Unmanned aerial systems (UAS) – or drones – are becoming increasingly popular for a variety of applications in the engineering and construction industry. These use cases include documenting a bird’s-eye view of construction progress, searching hard-to-reach regions during an emergency response, capturing high-quality data throughout bridge inspections, and even carrying a light detection and ranging (LiDAR) sensor to record information that can be used to make detailed 3D models.
However, as the use of UAS grows, program administrators at local, state and regional government agencies have begun to encounter challenges to utilizing this innovative technology to its fullest potential, such as:
- Managing geographically dispersed pilots: In many cases, UAS pilots operate across an agency’s jurisdiction, making it difficult for program administrators to oversee them directly. This can pose challenges with communications, as well as with ensuring that all pilots are following the same safety protocols.
- Varying skill level of pilots: New pilots are often, expectedly, less experienced in identifying potential risks and challenges in flight missions. This lack of experience can lead to a higher occurrence of near-misses, injury and damage to equipment.
- Standardizing documentation: Creating generalized mission documentation that is flexible for a variety of mission types, while remaining specific enough to capture necessary information, is a complex task. Program administrators could face receiving disparate, incomplete or insufficient documentation from their pilots if the documentation policies implemented are not done correctly.
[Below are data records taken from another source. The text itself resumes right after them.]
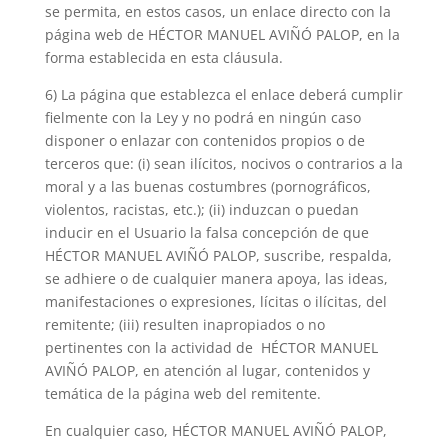
se permita, en estos casos, un enlace directo con la
página web de HÉCTOR MANUEL AVIÑÓ PALOP, en la
forma establecida en esta cláusula.
6) La página que establezca el enlace deberá cumplir
fielmente con la Ley y no podrá en ningún caso
disponer o enlazar con contenidos propios o de
terceros que: (i) sean ilícitos, nocivos o contrarios a la
moral y a las buenas costumbres (pornográficos,
violentos, racistas, etc.); (ii) induzcan o puedan
inducir en el Usuario la falsa concepción de que
HÉCTOR MANUEL AVIÑÓ PALOP, suscribe, respalda,
se adhiere o de cualquier manera apoya, las ideas,
manifestaciones o expresiones, lícitas o ilícitas, del
remitente; (iii) resulten inapropiados o no
pertinentes con la actividad de HÉCTOR MANUEL
AVIÑÓ PALOP, en atención al lugar, contenidos y
temática de la página web del remitente.
En cualquier caso, HÉCTOR MANUEL AVIÑÓ PALOP,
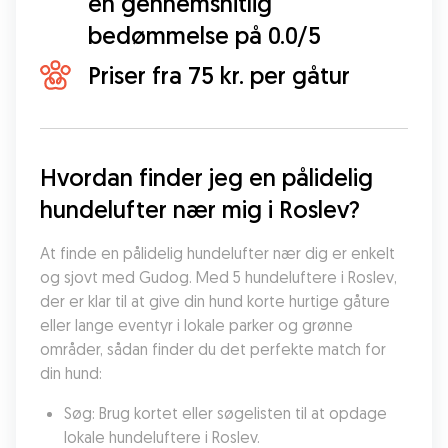
en gennemsnitlig
bedømmelse på 0.0/5
Priser fra 75 kr. per gåtur
Hvordan finder jeg en pålidelig 
hundelufter nær mig i Roslev?
At finde en pålidelig hundelufter nær dig er enkelt 
og sjovt med Gudog. Med 5 hundeluftere i Roslev, 
der er klar til at give din hund korte hurtige gåture 
eller lange eventyr i lokale parker og grønne 
områder, sådan finder du det perfekte match for 
din hund:
Søg: Brug kortet eller søgelisten til at opdage 
lokale hundeluftere i Roslev.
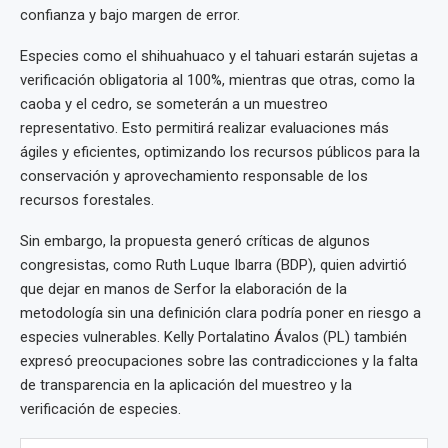
confianza y bajo margen de error.
Especies como el shihuahuaco y el tahuari estarán sujetas a
verificación obligatoria al 100%, mientras que otras, como la
caoba y el cedro, se someterán a un muestreo
representativo. Esto permitirá realizar evaluaciones más
ágiles y eficientes, optimizando los recursos públicos para la
conservación y aprovechamiento responsable de los
recursos forestales.
Sin embargo, la propuesta generó críticas de algunos
congresistas, como Ruth Luque Ibarra (BDP), quien advirtió
que dejar en manos de Serfor la elaboración de la
metodología sin una definición clara podría poner en riesgo a
especies vulnerables. Kelly Portalatino Ávalos (PL) también
expresó preocupaciones sobre las contradicciones y la falta
de transparencia en la aplicación del muestreo y la
verificación de especies.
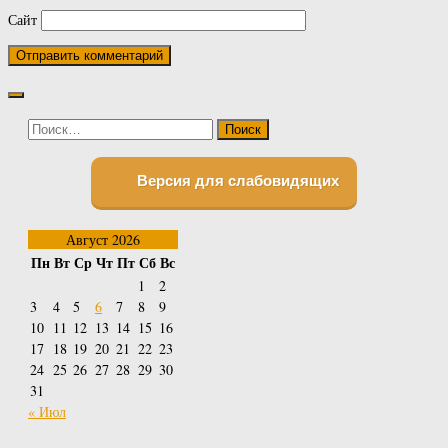
Сайт
Найти:
Версия для слабовидящих
Август 2026
Пн
Вт
Ср
Чт
Пт
Сб
Вс
1
2
3
4
5
6
7
8
9
10
11
12
13
14
15
16
17
18
19
20
21
22
23
24
25
26
27
28
29
30
31
« Июл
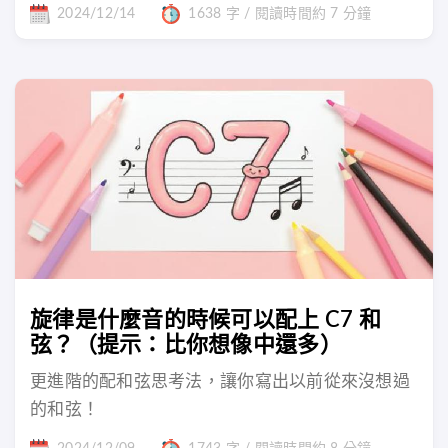
2024/12/14
1638 字 / 閱讀時間約 7 分鐘
旋律是什麼音的時候可以配上 C7 和
弦？（提示：比你想像中還多）
更進階的配和弦思考法，讓你寫出以前從來沒想過
的和弦！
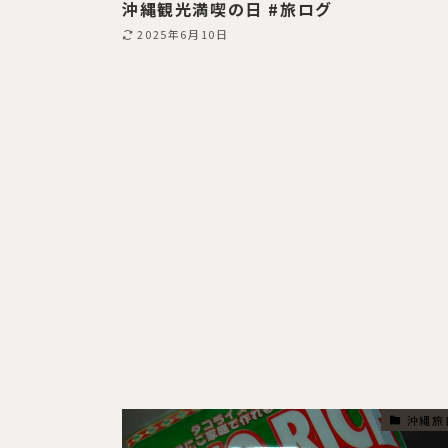
沖縄観光満喫の日 #旅ログ
2025年6月10日
沖縄旅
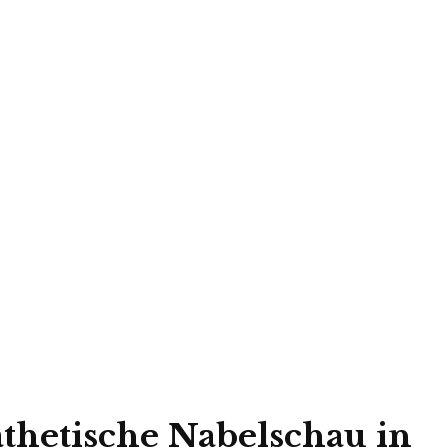
athetische Nabelschau in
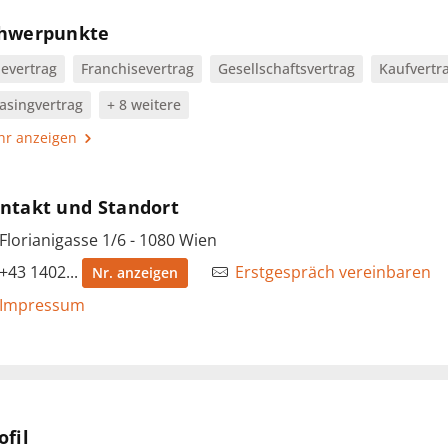
hwerpunkte
evertrag
Franchisevertrag
Gesellschaftsvertrag
Kaufvertr
asingvertrag
+ 8 weitere
r anzeigen
ntakt und Standort
Florianigasse 1/6 - 1080 Wien
+43 1402...
Erstgespräch vereinbaren
Nr. anzeigen
Impressum
ofil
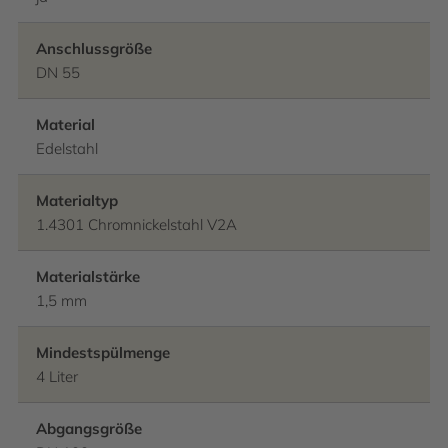
Anschlussgröße
DN 55
Material
Edelstahl
Materialtyp
1.4301 Chromnickelstahl V2A
Materialstärke
1,5 mm
Mindestspülmenge
4 Liter
Abgangsgröße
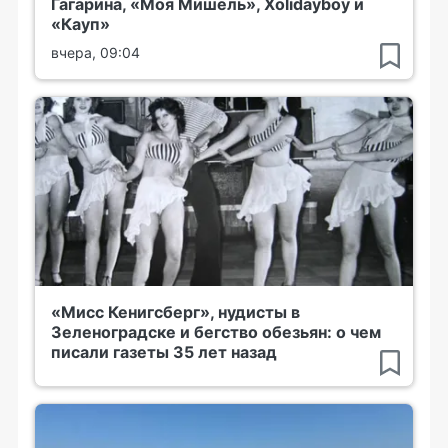
Гагарина, «Моя Мишель», Xolidayboy и
«Кауп»
вчера, 09:04
«Мисс Кенигсберг», нудисты в
Зеленоградске и бегство обезьян: о чем
писали газеты 35 лет назад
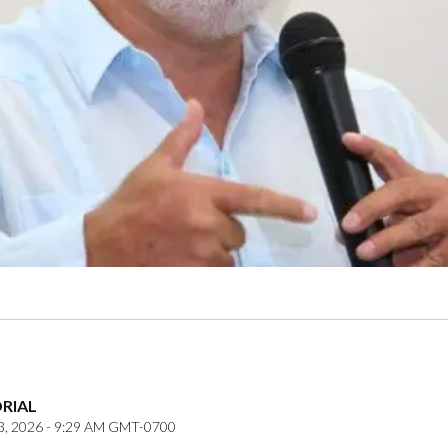
ORIAL
3, 2026 - 9:29 AM GMT-0700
- Storing mission documentation: Commonly used data storage systems do not always allow for easy visualization and understanding of program operations. This can lead to programs owning and generating large amounts of data, but never actually capitalizing on it or drawing insights from it.
A safe and successful UAS program has the potential to improve efficiencies, increase operational capabilities and provide significant cost savings, but in order to reap the benefits, these challenges must be overcome. To achieve this, government agencies can:
- Implement a centralized management system to allow program administrators to stay up-to-date with their pilots and mission operations.
- Develop a comprehensive training program for pilots to ensure that they are familiar with the proper operations and protocols, risks and challenges of flying UAS, and facilitate ongoing training and education.
- Create standardized mission documentation to make it easier for pilots to plan and execute missions. Program administrators must carefully consider the needs of the pilots and their organizations when developing this documentation.
- Store mission documentation in a way that is both efficient and secure.
- Utilize a data storage system that allows for easy visualization and understanding of program operations to track the progress of their program and identify any potential problems.
As one of the first in the engineering industry to receive certification from the Federal Aviation Administration (FAA) to operate several types of fixed-wing and vertical take-off and landing UAS, our team at Michael Baker is intimately familiar with overcoming these challenges as we continue to pioneer UAS in our work.
We know that while each of these program components can be developed individually, streamlined options also exist, creating a a one-stop-shop for pilots and program managers to oversee UAS projects and approvals. Solutions like vAIRifySM, Michael Baker’s software-as-a-service solution, allow program administrators to oversee their entire program, mitigate risk, standardize documentation and create a system of record through the use of a single interface.
As UAS programs continue to reach new heights, together we can use powerful insights to reduce risk and facilitate informed decision making.